The outside of influenza A viruses are studded with two proteins called hemagglutinin and neuraminidase. There are numerous many versions of these proteins. The combinations of each "H" and "N" give flu its name, like with the common H3N2 and H1N1 viruses that are part of every year's flu vaccine.
Hemagglutinin helps the virus attach to cells in the nose, throat or lungs, key to getting infected. If the immune system recognizes a particular hemagglutinin, from either an earlier infection or vaccination, it will produce flu-fighting antibodies to block the virus from latching on.
As influenza virus spreads it gradually undergoes subtle genetic mutations. Eventually, with enough changes, defenses the body built against in the past can no longer recognize current strains. That's called antigenic drift, and it's why the flu vaccine gets an annual update.
But every so often influenza undergoes a sudden, major genetic change, resulting in a flu strain so different that most people have little or no immunity like during the 1918 Spanish flu pandemic.
Pandemics can happen if a virus carried by a bird or a pig mixes and swaps genetic material with a typically human strain, infecting people with a novel virus. That's called an antigenic shift.

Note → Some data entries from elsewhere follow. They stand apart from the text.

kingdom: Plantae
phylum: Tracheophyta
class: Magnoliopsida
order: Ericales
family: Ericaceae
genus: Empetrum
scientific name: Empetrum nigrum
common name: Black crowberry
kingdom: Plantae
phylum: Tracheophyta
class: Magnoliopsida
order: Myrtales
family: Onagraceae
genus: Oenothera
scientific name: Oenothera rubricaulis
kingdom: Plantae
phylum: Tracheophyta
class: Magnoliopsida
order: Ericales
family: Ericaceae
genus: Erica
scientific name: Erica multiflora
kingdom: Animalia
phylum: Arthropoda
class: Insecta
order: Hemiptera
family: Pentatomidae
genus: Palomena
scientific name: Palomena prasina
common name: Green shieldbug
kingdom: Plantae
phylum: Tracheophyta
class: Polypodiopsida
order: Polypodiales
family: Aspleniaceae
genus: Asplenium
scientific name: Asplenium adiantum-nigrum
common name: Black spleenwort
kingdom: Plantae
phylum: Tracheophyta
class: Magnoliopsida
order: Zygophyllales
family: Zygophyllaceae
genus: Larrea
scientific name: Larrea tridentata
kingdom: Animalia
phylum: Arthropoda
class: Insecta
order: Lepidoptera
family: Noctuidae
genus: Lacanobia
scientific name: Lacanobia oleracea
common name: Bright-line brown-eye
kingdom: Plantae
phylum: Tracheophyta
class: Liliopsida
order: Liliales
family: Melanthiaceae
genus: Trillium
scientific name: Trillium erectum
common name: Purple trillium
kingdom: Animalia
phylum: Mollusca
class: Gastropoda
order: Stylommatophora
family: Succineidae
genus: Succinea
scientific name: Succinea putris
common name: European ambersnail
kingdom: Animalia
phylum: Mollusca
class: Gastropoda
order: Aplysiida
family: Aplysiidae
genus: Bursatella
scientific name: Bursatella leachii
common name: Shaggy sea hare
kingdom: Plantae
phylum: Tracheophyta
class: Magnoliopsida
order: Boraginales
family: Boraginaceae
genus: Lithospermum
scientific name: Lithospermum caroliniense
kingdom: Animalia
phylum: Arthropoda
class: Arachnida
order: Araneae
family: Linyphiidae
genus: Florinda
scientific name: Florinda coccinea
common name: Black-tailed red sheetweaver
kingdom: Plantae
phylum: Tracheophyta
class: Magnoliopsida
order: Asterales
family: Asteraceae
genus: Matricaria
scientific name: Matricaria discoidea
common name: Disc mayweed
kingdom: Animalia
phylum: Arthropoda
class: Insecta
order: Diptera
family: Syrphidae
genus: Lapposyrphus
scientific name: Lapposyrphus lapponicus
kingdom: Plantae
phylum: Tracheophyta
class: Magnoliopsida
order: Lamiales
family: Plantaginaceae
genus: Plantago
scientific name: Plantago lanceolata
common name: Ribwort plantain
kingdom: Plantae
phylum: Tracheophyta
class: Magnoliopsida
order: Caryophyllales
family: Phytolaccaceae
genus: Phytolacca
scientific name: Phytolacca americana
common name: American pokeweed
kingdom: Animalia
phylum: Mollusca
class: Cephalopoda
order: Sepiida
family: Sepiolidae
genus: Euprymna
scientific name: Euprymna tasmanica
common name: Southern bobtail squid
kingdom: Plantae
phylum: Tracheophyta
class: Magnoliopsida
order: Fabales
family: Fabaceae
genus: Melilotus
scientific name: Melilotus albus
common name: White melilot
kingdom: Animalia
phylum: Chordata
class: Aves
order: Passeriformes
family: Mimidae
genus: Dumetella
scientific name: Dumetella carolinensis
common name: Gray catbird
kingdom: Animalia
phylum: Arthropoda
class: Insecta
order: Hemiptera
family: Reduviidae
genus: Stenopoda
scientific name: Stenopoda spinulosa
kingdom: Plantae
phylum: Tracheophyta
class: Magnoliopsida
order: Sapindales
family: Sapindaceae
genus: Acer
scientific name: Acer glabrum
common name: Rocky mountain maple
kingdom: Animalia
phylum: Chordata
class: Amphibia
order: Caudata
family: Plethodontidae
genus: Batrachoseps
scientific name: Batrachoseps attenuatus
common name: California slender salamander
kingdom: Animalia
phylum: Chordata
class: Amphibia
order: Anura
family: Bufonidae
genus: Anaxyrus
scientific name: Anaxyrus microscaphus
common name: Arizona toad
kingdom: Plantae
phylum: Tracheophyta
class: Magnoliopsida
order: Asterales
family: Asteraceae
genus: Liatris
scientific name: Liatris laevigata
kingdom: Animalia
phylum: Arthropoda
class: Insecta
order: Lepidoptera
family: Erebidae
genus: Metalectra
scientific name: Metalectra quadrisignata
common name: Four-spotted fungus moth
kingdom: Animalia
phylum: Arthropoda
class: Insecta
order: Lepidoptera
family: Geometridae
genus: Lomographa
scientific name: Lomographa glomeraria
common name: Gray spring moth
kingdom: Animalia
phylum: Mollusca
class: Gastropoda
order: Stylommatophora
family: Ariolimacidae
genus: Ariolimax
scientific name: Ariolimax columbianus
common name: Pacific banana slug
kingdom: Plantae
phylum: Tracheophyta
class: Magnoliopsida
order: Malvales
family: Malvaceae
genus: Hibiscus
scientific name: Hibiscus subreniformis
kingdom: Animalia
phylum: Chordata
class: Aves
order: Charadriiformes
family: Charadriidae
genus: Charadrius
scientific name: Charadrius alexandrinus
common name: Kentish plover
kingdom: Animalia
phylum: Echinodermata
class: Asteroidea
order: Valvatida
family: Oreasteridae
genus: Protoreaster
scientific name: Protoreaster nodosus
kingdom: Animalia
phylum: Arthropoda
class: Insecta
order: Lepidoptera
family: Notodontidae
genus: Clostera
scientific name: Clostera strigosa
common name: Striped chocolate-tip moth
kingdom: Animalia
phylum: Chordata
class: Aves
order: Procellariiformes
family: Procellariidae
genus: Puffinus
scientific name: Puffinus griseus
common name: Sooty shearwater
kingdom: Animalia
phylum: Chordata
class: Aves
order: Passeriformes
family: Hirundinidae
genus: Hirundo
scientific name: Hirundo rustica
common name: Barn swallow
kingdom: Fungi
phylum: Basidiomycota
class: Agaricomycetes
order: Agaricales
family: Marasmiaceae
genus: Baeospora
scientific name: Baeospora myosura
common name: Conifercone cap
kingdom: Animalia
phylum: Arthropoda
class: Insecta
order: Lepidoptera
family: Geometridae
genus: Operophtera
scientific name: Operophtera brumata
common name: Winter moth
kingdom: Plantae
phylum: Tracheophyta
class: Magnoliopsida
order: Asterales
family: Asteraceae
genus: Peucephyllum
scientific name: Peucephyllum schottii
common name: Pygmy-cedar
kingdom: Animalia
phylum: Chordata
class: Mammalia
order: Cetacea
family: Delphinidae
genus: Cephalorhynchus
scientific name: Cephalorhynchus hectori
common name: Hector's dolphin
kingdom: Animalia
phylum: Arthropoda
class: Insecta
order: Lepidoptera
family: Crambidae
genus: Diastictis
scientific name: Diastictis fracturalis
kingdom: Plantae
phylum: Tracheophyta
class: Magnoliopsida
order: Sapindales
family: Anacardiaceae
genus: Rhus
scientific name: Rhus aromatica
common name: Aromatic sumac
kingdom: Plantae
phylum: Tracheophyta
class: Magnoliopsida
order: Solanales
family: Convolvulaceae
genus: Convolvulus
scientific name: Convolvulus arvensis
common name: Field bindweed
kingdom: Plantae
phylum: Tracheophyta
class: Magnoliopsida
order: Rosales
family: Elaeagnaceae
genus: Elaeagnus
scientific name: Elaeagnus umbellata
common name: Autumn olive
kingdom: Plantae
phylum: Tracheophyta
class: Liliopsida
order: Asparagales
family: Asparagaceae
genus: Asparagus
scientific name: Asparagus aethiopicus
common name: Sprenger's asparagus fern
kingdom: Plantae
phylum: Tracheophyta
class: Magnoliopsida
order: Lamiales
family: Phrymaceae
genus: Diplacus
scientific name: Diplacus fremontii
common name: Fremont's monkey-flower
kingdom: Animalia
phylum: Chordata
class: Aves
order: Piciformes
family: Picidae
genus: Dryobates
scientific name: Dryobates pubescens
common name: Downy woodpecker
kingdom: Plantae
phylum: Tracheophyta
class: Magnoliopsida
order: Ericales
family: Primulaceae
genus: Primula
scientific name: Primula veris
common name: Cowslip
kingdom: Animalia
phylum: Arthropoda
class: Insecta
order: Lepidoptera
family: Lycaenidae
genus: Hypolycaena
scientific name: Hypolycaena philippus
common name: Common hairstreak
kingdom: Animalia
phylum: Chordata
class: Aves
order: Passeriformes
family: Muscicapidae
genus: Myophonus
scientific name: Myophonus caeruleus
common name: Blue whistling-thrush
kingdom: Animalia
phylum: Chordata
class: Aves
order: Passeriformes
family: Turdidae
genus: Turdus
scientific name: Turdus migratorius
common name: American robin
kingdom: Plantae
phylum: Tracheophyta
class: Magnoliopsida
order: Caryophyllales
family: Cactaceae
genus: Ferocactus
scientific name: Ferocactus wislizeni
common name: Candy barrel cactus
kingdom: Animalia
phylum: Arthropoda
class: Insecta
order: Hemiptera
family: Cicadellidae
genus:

Sometimes, an animal strain jumps directly into a human.
Global health experts decide the recipe for each year's flu vaccine based on predictions of which strains are most likely to be spreading the following winter, and hope the flu doesn't "drift" enough that season to spoil the match.
Seasonal flu vaccines won't protect people in a pandemic. Now scientists are working to create a universal vaccine that might one day protect against both kinds of flu evolution.